Really, the first 15 minutes or so are very heavy on introducing the story. Jeffrey’s first appearance is just simply galvanizing - we start on ***exactly*** the note Lynch should have, originally - peering at a potential rape-in-progress and not only not doing anytning about it, but clearly getting off on what he sees….he then, in a flash, decides to be a “hero” and absolve himself of the situation, calling the dude out and then feeling therefore purged, or whatever. This is essential.

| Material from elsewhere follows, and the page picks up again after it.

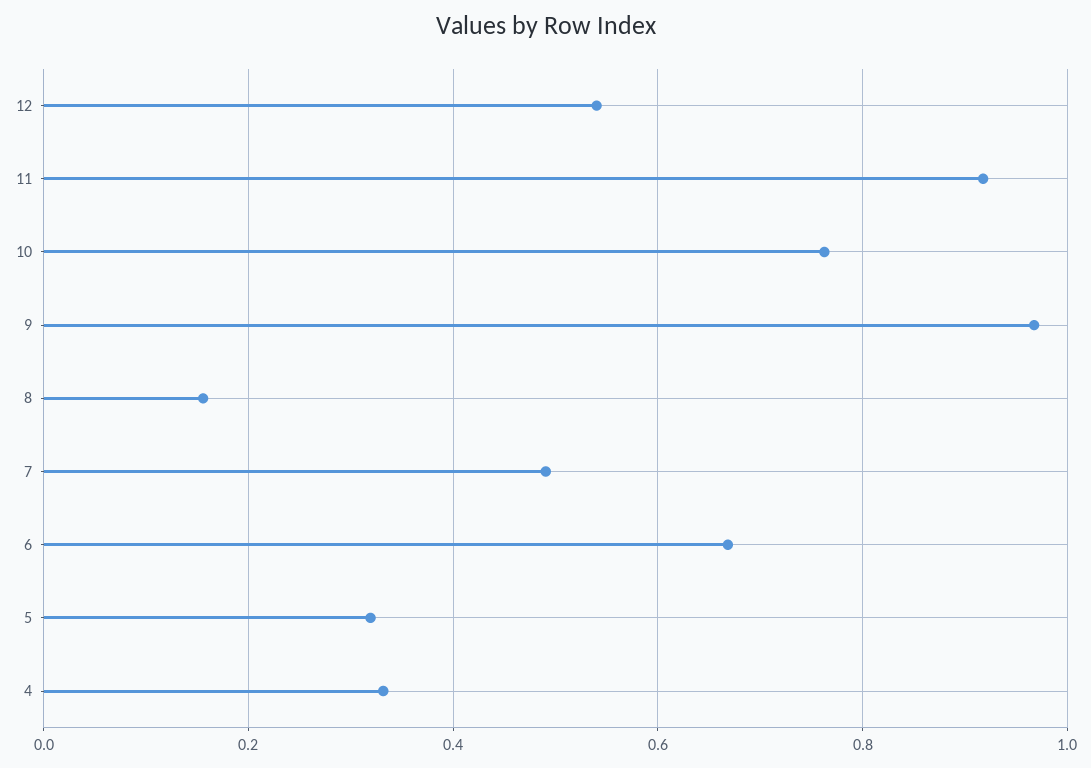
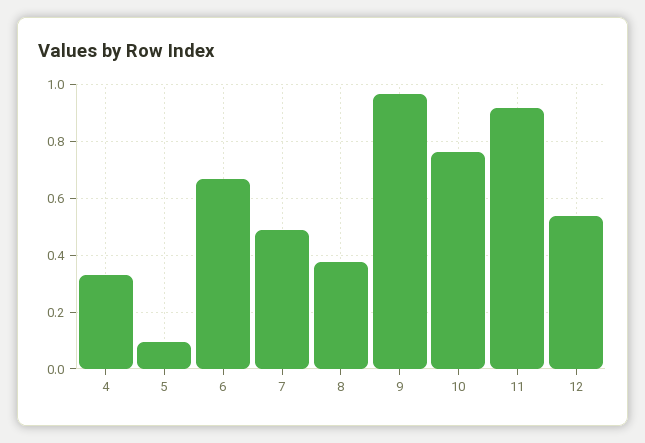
8: 0.16 -> 0.375
5: 0.32 -> 0.1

Without setting Jeffrey up for what is to come in the story, Lynch gives us a rather clean-cut kid who becomes drawn into unspeakable depths of sexual aberration, without any precedent to show his initial vulnerabity. Now we *expect* Jeffrey, to a degree, anyway, to take his investigation of the ear further onwards. Of course, having seen the deleted scenes on their own in one of those Lynch “mini-movies” he does (see “Twin Peaks - Fire Walk with Me”), it was frustrating to see how Lynch just decided this scene, so mandatory, wouldn’t make the final cut (again, did the film have to be 2 hours? If so, we could have found 2 minutes elsewhere to trim, surely!)

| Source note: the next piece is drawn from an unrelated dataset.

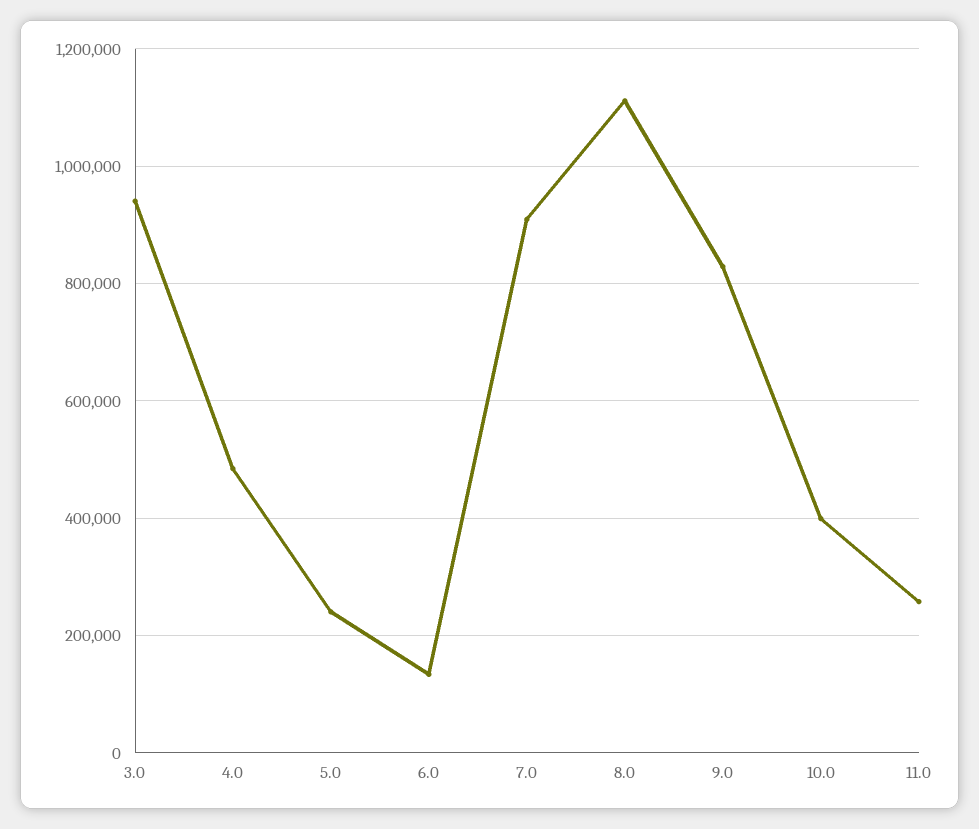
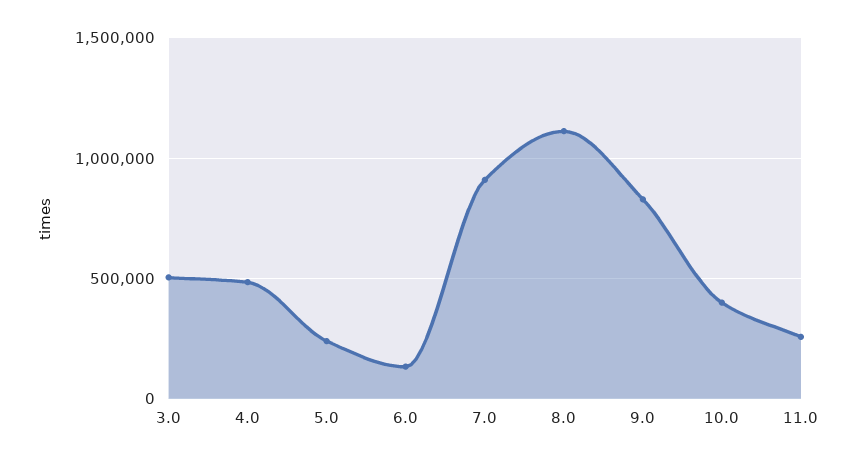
3.0: 940000 -> 500000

The second essential scene - more subtle, but just as needed - is when Jeffrey is at home, his entire world having crumbled down, he stuck in his Lumberton room, with his parents. The second “peep” scene. This one, again, is elusive and rather subtle…but it’s there…Jeffrey flips the blinds, from his room…clearly depressed…and sees…..absolutely nothing. His days of being a resident creep, invariably, and undetected, are now gone and moot. There’s simply nothing to see now he is at home. Is this Jeffrey’s true source of motivation - his lack of opportunity, the need so strong it pushes him onwards towards a chaotic world of violence and sexual weirdness? Eventually, Of course, it’s so repulsive Jeffrey realizes he’s bittten off way, way more than he can chew here, and Dorothy, for one, knows it. From here on, Jeffrey’s propensity towards voyeuristic pleasure drives the entire story. Even deep into the story, as the urgency to “do the right thing” starts to equate his initial lusts, the drive isn’t entirely purged, simply balanced (check the robin at the end and the aunt’s quip “I could never eat a bug!”)

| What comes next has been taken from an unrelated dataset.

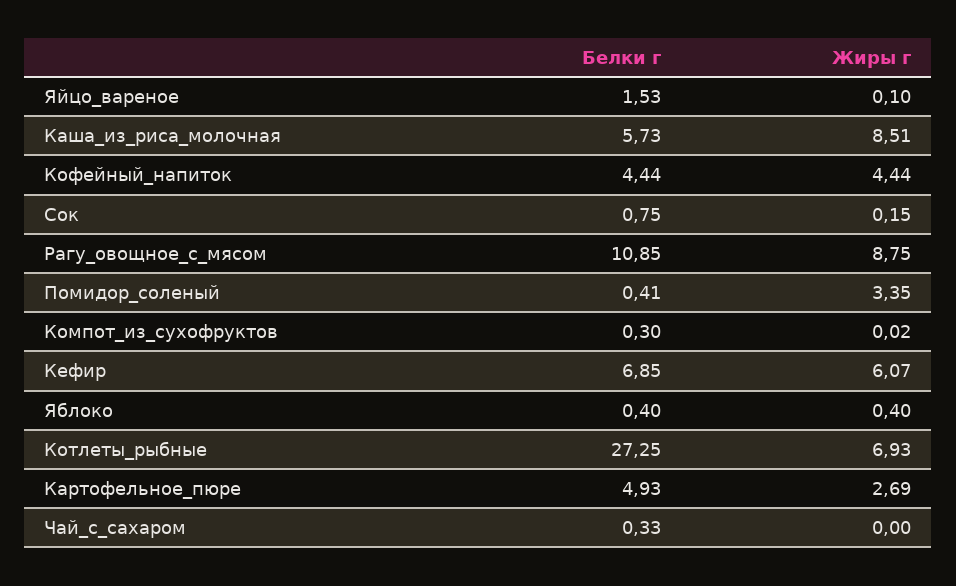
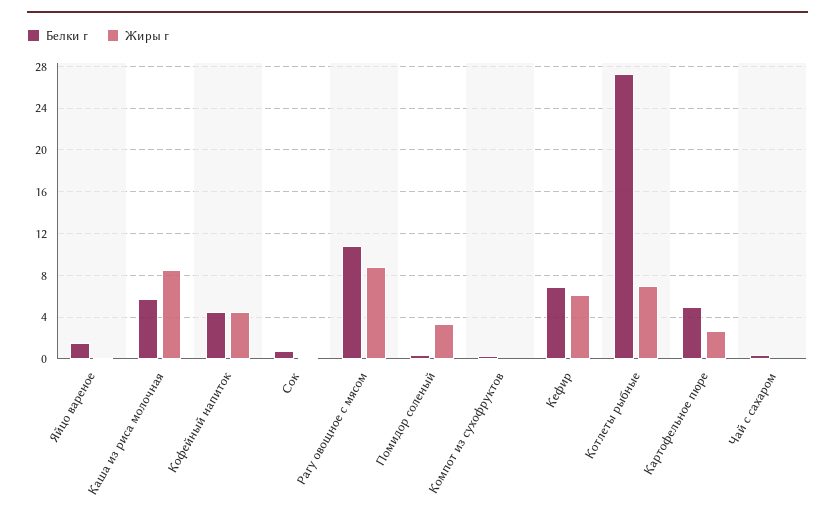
Белки г, Яблоко: 0.4 -> none
Жиры г, Яблоко: 0.4 -> none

How does the rest of the film hold up with the additions, again, totaling almost 40-50 minutes? Well enough to stand up and call itself an epic, I think. Some scenes clearly are not neeeded per se, but everything does add a “building” element - even the humunculous story of Blue Velvet - aunt killing the termites. Or how the way far-extended TV-watching scene lends to Mike’s rage on the road later (in the oiriginal, it truly came out of nowhere). There are some issues with pacing here, and it tends to drag just a bit, but this is small potatoes vs. what the deleted scenes lend to the overall gravity of the story. Lynch is truly painting on a grand canvas here of psychology, and if it takes 3 hours to tell the tale, even in that maddeningly slow-but-not-slow way Lynch likes to do things, then so be it. This is a treasure, and if you’re going to experience Blue Velvet for the first time, do it this way, dear reader. You’ll save yourself decades of tap-dancing with this thing, trying to decide if it’s really that great or if you’re just still in shock from that first viewing.